| Author David Szalay, who holds Canadian, Hungarian, and British citizenship, has won the 2025 Booker Prize for fiction for his novel Flesh — an understated, powerful portrayal of one man’s journey from humble beginnings in Hungary to immense wealth in Britain.
The 51-year-old writer triumphed over five other finalists, including frontrunners Andrew Miller of the U.K. and India’s Kiran Desai. The prestigious literary award comes with a £50,000 ($66,000) prize and typically leads to a surge in book sales and global recognition.
Chosen from 153 entries, Flesh was the unanimous selection of the Booker judging panel, which included Irish novelist Roddy Doyle and actor Sarah Jessica Parker. Doyle described the book as “a story about living — and the strangeness of living.”
Written in a minimalist style, Flesh follows István, a quiet, working-class man, through his youth in Hungary, immigration struggles in Britain, and eventual rise to London’s elite circles. Szalay said he began the novel after scrapping a different project he had spent four years on, wanting instead to create “something partly Hungarian, partly English,” centered on “life as a physical experience.”
At the awards ceremony in London’s Old Billingsgate, Szalay thanked the judges for honoring what he called a “risky” book. Laughing, he recalled once asking his editor whether a novel titled Flesh could ever win the Booker. “You have your answer,” he said.
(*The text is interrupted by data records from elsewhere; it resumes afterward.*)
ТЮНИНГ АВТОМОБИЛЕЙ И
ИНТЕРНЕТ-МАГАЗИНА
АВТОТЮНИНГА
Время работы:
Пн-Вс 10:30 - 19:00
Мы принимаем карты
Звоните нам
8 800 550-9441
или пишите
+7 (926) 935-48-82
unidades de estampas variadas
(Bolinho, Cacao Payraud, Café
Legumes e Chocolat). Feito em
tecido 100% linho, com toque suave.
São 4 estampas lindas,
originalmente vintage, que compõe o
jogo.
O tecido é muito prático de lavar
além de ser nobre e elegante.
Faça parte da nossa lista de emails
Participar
Doyle, who chaired the judging panel, said the book shines a light on a character type rarely seen in fiction — a working-class man like those he himself once wrote about. “It makes you look again at men you might pass on the street and think you understand,” he said.
Born in Montreal to a Hungarian father and Canadian mother, Szalay grew up in the U.K. and now lives in Vienna. He previously made the Booker shortlist in 2016 for All That Man Is, a collection exploring nine different men’s lives.
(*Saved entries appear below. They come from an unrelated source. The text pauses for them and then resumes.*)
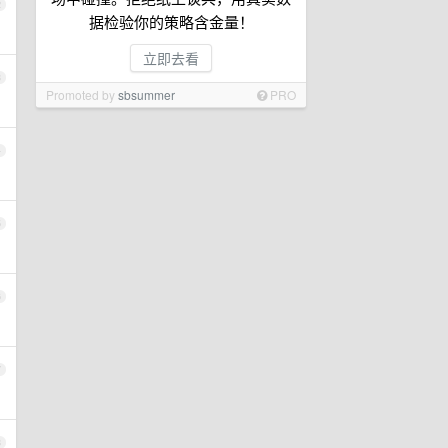
2
据检验你的策略含金量！
立即去看
3
Promoted by
sbsummer
PRO
4
5
6
7
8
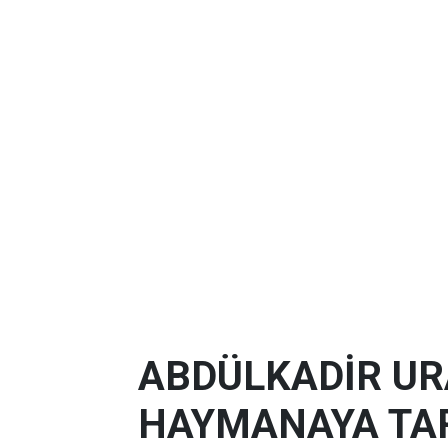
ABDÜLKADİR U
HAYMANAYA TAR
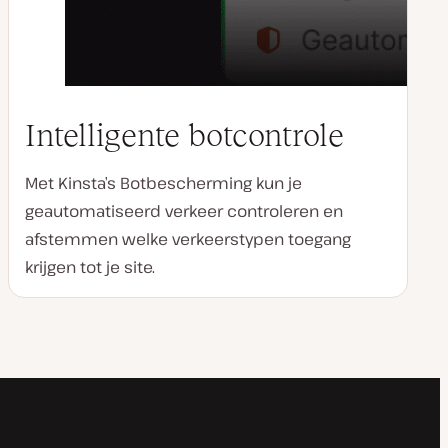
Intelligente botcontrole
Met Kinsta’s Botbescherming kun je
geautomatiseerd verkeer controleren en
afstemmen welke verkeerstypen toegang
krijgen tot je site.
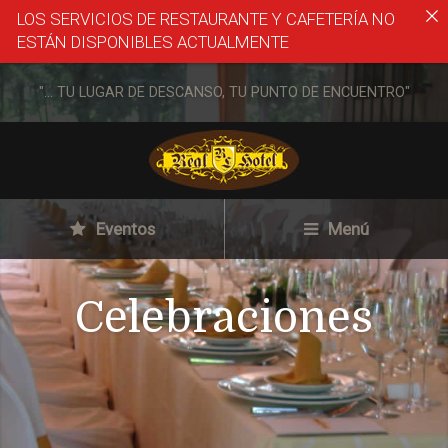
LOS SERVICIOS DE RESTAURANTE Y CAFETERÍA NO
ESTÁN DISPONIBLES ACTUALMENTE
"... TU LUGAR DE DESCANSO, TU PUNTO DE ENCUENTRO"
Eventos
Menú
Celebraciones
Critics have both praised and challenged Flesh for its restraint — leaving key parts of István’s life, such as his time in prison and service in Iraq, off the page — and for its deliberately opaque protagonist, whose most frequent response is simply “Okay.” Szalay acknowledged this, saying, “He doesn’t explain himself. He isn’t articulate. I wasn’t sure how readers would react to that.”
The judges, however, admired the subtlety. “We loved how much was revealed without being stated,” Doyle said. “If those gaps were filled, it would be less of a book.”
Since its founding in 1969, the Booker Prize has become one of the most influential literary honors in the world, launching the careers of writers like Salman Rushdie, Margaret Atwood, Arundhati Roy, Ian McEwan, and 2024 winner Samantha Harvey for Orbital.
Szalay said he hasn’t yet planned how to spend the prize money beyond taking “a nice little holiday” and saving the rest. Harvey, who presented the award, offered one final piece of advice: “Buckle up — and get a good accountant.”